**What the exercise asks:** Everything from the line containing "List each element's" to the final line of the records below should be given again exactly, and nothing else.

**Data section:**
Start of Block
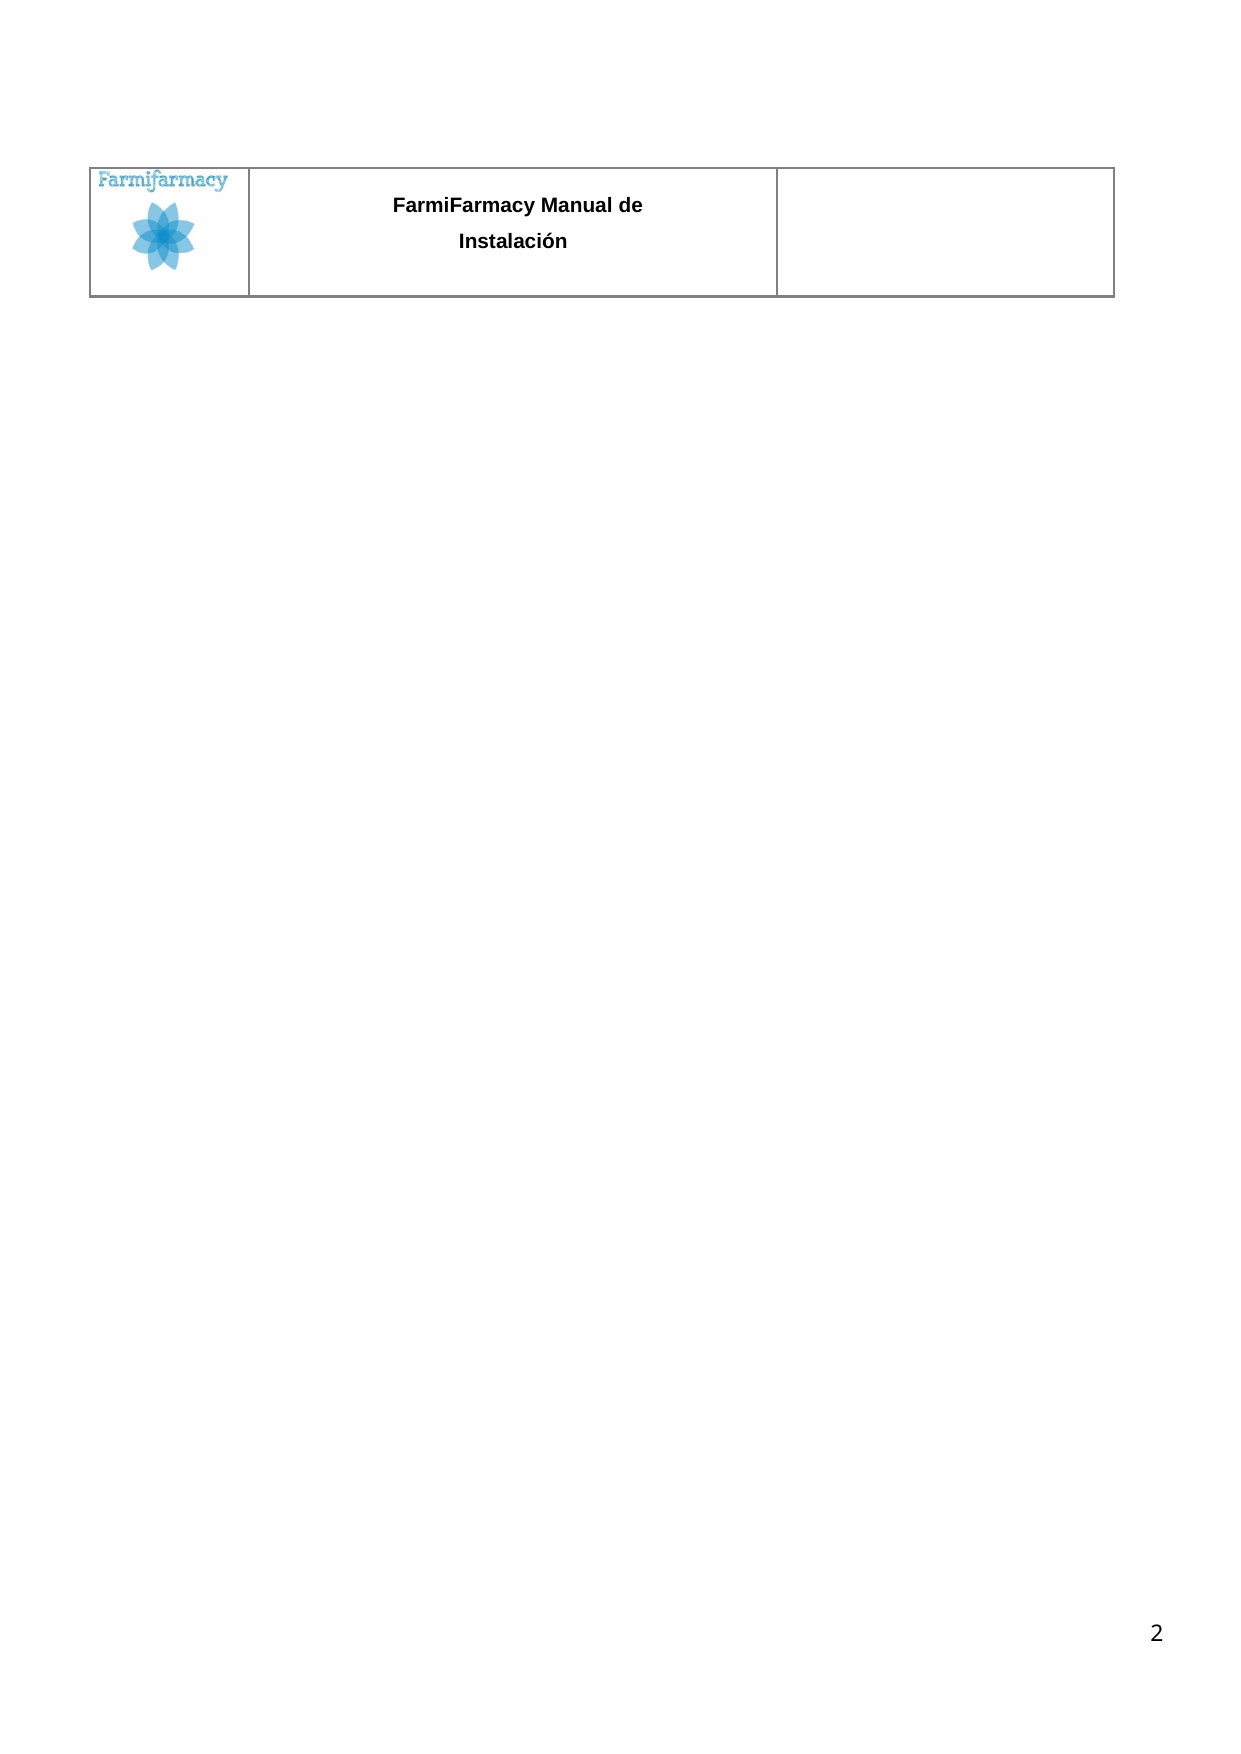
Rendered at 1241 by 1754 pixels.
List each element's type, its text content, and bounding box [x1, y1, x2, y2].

table_header [91, 169, 248, 295]
table_header FarmiFarmacy Manual de Instalación [250, 169, 776, 295]
picture [98, 169, 228, 270]
table_header [778, 169, 1113, 295]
End of Block
**Expected answer:**
List each element's type, its text content, and bounding box [x1, y1, x2, y2].

table_header [91, 169, 248, 295]
table_header FarmiFarmacy Manual de Instalación [250, 169, 776, 295]
picture [98, 169, 228, 270]
table_header [778, 169, 1113, 295]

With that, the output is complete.